<<<<

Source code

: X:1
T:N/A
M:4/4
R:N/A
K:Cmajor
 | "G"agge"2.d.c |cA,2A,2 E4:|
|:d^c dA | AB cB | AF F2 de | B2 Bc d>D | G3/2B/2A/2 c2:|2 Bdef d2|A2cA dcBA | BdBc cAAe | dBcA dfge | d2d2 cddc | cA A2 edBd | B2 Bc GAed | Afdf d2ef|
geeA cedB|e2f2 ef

>>>>

§ Aim of the exercise: Would you transcribe the entire listing above without any deviation?

§ Task output:
Source code

: X:1
T:N/A
M:4/4
R:N/A
K:Cmajor
 | "G"agge"2.d.c |cA,2A,2 E4:|
|:d^c dA | AB cB | AF F2 de | B2 Bc d>D | G3/2B/2A/2 c2:|2 Bdef d2|A2cA dcBA | BdBc cAAe | dBcA dfge | d2d2 cddc | cA A2 edBd | B2 Bc GAed | Afdf d2ef|
geeA cedB|e2f2 ef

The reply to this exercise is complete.